HI in my own experience over a number of years, i have found that keeping other birds with budgies can be risky,tiels ,although larger are generally placid,budgies on the other hand can be very spitefull.However in a large aviary ,given space this could be less of an issue.Certainly would not keep finches ,canaries with budgies, as they are likely to have their legs bitten off.The only hookbill ive ever found placid enough to go in mixed flight is Bourkes parrakeets.Hope this may help, im sure you will get further advice in due course.:thumbsup:


----------



## SianChloe (Feb 14, 2014)

They would never be left alone together, they'd have separate cages and supervised time out together if they got on.
I've been reading about budgies being defensive and aggressive but I think Dickie would be okay, he's been known to allow other male budgies to walk into his cage as steal food of him without becoming defensive - he just came flying over to us for help 
He likes the finch too - they've never been out together but when he's out he sits next to the finch cage and the finch comes over to him and they sit and chirp to each other.
I know it's really just down to trying it and seeing how they get on - but I'm hoping the fact that he's really laid back with other birds is a good sign.


----------



## Guest (Feb 28, 2014)

Budgies are social birds and while they can be kept on their own its not very kind. 

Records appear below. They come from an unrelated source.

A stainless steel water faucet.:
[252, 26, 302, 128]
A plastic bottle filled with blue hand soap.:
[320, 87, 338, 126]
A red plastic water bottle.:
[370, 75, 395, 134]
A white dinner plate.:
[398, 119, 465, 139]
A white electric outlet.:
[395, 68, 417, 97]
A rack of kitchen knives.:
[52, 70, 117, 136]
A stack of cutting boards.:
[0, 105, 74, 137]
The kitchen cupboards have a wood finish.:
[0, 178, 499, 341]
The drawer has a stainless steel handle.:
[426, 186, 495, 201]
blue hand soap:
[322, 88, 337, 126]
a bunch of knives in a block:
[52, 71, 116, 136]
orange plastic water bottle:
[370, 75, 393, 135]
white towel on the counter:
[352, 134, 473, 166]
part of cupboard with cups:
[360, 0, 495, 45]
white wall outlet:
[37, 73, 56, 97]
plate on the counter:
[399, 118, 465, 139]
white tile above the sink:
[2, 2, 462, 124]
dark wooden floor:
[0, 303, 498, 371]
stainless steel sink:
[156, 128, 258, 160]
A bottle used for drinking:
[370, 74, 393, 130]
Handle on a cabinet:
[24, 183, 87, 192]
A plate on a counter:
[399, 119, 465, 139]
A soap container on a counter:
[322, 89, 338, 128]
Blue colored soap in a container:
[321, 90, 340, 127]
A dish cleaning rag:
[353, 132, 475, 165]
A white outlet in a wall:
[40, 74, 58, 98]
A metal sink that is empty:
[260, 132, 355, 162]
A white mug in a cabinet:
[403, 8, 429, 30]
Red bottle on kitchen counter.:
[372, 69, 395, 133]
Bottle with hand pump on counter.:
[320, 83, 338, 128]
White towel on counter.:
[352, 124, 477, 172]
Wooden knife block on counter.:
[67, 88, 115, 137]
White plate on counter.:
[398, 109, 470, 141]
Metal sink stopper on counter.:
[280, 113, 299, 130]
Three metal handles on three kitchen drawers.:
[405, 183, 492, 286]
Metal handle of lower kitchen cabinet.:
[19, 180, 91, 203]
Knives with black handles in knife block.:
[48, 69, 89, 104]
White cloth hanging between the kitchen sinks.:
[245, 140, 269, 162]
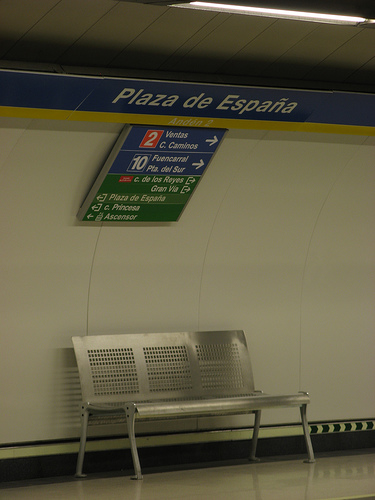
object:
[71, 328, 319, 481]
bench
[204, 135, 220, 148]
arrow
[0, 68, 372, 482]
wall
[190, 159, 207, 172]
arrow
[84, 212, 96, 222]
arrow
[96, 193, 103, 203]
arrow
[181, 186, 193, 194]
arrow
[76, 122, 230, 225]
sign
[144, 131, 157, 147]
two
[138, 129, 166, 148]
square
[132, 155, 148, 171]
ten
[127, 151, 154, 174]
square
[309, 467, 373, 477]
reflection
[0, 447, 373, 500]
floor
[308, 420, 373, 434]
arrows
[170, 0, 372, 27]
light fixture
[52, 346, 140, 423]
shadow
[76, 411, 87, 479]
leg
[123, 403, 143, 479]
leg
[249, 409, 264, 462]
leg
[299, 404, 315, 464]
leg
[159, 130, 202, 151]
writing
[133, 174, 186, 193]
writing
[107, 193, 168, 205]
writing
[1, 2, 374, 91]
ceiling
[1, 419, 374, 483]
molding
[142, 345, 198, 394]
section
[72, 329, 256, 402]
back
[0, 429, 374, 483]
stripe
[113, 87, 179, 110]
plaza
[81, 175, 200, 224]
portion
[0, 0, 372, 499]
station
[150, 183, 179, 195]
gran via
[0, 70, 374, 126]
stripe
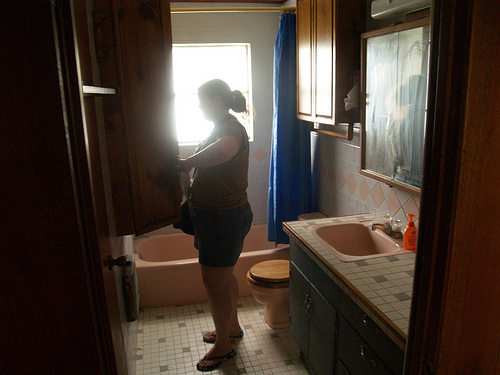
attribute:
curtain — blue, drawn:
[264, 8, 319, 231]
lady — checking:
[163, 61, 269, 372]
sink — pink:
[307, 216, 406, 277]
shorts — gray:
[186, 199, 254, 263]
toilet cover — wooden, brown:
[244, 253, 297, 288]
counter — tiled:
[355, 236, 423, 332]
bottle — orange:
[398, 207, 417, 253]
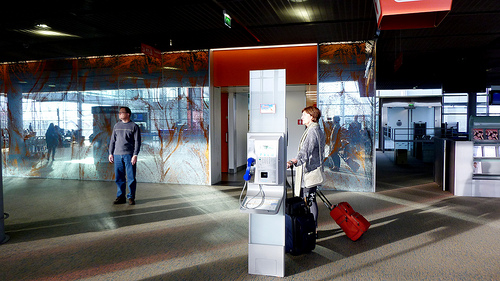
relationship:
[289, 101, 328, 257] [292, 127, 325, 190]
woman has handbag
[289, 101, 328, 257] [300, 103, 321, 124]
woman has hair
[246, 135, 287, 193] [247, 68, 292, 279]
telephone on wall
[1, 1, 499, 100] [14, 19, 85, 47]
ceiling has light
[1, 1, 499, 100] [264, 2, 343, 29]
ceiling has light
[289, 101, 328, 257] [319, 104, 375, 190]
person in reflection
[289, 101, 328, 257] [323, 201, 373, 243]
woman has luggage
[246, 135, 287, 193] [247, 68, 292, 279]
telephone on a stand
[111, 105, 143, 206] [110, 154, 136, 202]
man has jeans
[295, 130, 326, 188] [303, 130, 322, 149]
handbag on shoulder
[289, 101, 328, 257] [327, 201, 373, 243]
woman has a suitcase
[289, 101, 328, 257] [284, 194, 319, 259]
woman has a suitcase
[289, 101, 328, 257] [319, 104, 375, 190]
woman has reflection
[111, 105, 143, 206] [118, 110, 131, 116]
man has glasses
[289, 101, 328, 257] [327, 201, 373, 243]
woman has suitcase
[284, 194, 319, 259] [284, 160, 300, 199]
suitcase has handle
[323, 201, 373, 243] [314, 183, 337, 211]
luggage has a handle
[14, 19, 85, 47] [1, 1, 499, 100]
light on ceiling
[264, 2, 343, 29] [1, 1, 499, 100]
light on ceiling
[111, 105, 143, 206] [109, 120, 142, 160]
man has shirt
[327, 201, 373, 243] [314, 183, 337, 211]
luggage has a handle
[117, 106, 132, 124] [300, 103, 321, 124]
hair has hair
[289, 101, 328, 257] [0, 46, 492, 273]
woman in lobby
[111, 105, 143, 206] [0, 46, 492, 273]
man in lobby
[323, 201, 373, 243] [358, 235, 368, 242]
luggage has wheels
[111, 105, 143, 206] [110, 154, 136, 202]
man in jeans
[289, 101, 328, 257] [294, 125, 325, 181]
woman in a sweater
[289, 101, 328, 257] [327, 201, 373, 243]
woman has luggage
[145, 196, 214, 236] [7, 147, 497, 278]
shadow on floor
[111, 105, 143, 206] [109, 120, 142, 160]
man in sweater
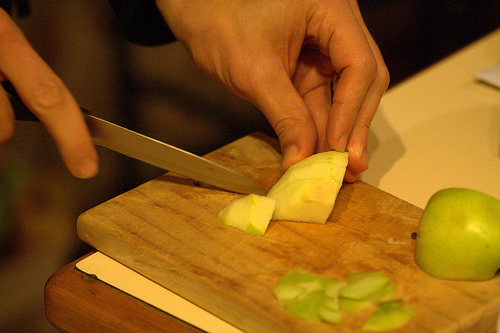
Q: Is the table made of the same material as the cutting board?
A: Yes, both the table and the cutting board are made of wood.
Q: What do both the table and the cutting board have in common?
A: The material, both the table and the cutting board are wooden.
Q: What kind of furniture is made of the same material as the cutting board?
A: The table is made of the same material as the cutting board.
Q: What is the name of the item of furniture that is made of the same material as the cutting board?
A: The piece of furniture is a table.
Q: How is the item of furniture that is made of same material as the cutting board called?
A: The piece of furniture is a table.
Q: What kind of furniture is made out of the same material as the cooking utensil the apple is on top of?
A: The table is made of the same material as the cutting board.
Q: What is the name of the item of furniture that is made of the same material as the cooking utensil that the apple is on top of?
A: The piece of furniture is a table.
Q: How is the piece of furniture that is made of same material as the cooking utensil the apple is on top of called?
A: The piece of furniture is a table.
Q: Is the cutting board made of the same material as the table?
A: Yes, both the cutting board and the table are made of wood.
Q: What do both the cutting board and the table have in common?
A: The material, both the cutting board and the table are wooden.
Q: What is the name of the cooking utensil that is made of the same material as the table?
A: The cooking utensil is a cutting board.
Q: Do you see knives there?
A: Yes, there is a knife.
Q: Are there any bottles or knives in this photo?
A: Yes, there is a knife.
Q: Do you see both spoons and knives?
A: No, there is a knife but no spoons.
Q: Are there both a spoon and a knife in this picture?
A: No, there is a knife but no spoons.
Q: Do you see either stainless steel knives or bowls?
A: Yes, there is a stainless steel knife.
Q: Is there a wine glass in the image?
A: No, there are no wine glasses.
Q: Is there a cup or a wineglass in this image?
A: No, there are no wine glasses or cups.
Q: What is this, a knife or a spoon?
A: This is a knife.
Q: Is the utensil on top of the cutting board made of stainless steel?
A: Yes, the knife is made of stainless steel.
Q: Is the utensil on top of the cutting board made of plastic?
A: No, the knife is made of stainless steel.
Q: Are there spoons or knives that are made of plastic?
A: No, there is a knife but it is made of stainless steel.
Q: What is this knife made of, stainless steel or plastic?
A: The knife is made of stainless steel.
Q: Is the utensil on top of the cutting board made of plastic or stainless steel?
A: The knife is made of stainless steel.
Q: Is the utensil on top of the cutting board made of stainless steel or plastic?
A: The knife is made of stainless steel.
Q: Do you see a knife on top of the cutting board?
A: Yes, there is a knife on top of the cutting board.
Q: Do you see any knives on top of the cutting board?
A: Yes, there is a knife on top of the cutting board.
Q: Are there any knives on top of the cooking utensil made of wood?
A: Yes, there is a knife on top of the cutting board.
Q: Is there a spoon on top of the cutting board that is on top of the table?
A: No, there is a knife on top of the cutting board.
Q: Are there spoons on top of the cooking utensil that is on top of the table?
A: No, there is a knife on top of the cutting board.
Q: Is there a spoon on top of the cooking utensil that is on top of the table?
A: No, there is a knife on top of the cutting board.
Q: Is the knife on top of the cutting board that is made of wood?
A: Yes, the knife is on top of the cutting board.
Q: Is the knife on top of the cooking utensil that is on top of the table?
A: Yes, the knife is on top of the cutting board.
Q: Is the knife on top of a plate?
A: No, the knife is on top of the cutting board.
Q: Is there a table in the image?
A: Yes, there is a table.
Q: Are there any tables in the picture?
A: Yes, there is a table.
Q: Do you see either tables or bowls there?
A: Yes, there is a table.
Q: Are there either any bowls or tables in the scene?
A: Yes, there is a table.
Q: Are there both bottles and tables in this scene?
A: No, there is a table but no bottles.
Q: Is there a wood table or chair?
A: Yes, there is a wood table.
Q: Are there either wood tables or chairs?
A: Yes, there is a wood table.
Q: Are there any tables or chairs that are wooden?
A: Yes, the table is wooden.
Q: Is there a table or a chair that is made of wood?
A: Yes, the table is made of wood.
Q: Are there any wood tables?
A: Yes, there is a wood table.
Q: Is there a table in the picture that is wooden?
A: Yes, there is a table that is wooden.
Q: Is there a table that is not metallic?
A: Yes, there is a wooden table.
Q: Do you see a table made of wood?
A: Yes, there is a table that is made of wood.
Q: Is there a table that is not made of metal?
A: Yes, there is a table that is made of wood.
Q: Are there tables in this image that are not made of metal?
A: Yes, there is a table that is made of wood.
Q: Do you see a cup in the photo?
A: No, there are no cups.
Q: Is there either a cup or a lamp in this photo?
A: No, there are no cups or lamps.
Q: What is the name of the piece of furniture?
A: The piece of furniture is a table.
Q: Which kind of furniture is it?
A: The piece of furniture is a table.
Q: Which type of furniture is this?
A: This is a table.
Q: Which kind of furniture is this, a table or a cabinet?
A: This is a table.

If you add just one bird you could risk your boy bullying them and feather pecking from stress.

You should add maybe 2 or three I certainly would advise against adding a different more docile species to a caged environment were the resident could be the more aggresive one. Adding 1 cockatiel could be a success but could also be asking for trouble too. 


Cockatiels are not cheap either and the males can sometimes be aggresive themselves. Cockatiels also tend to be noisey too a sound which your neighbours may not appreciate. They are easy to keep and afforadble as well as hardy.


----------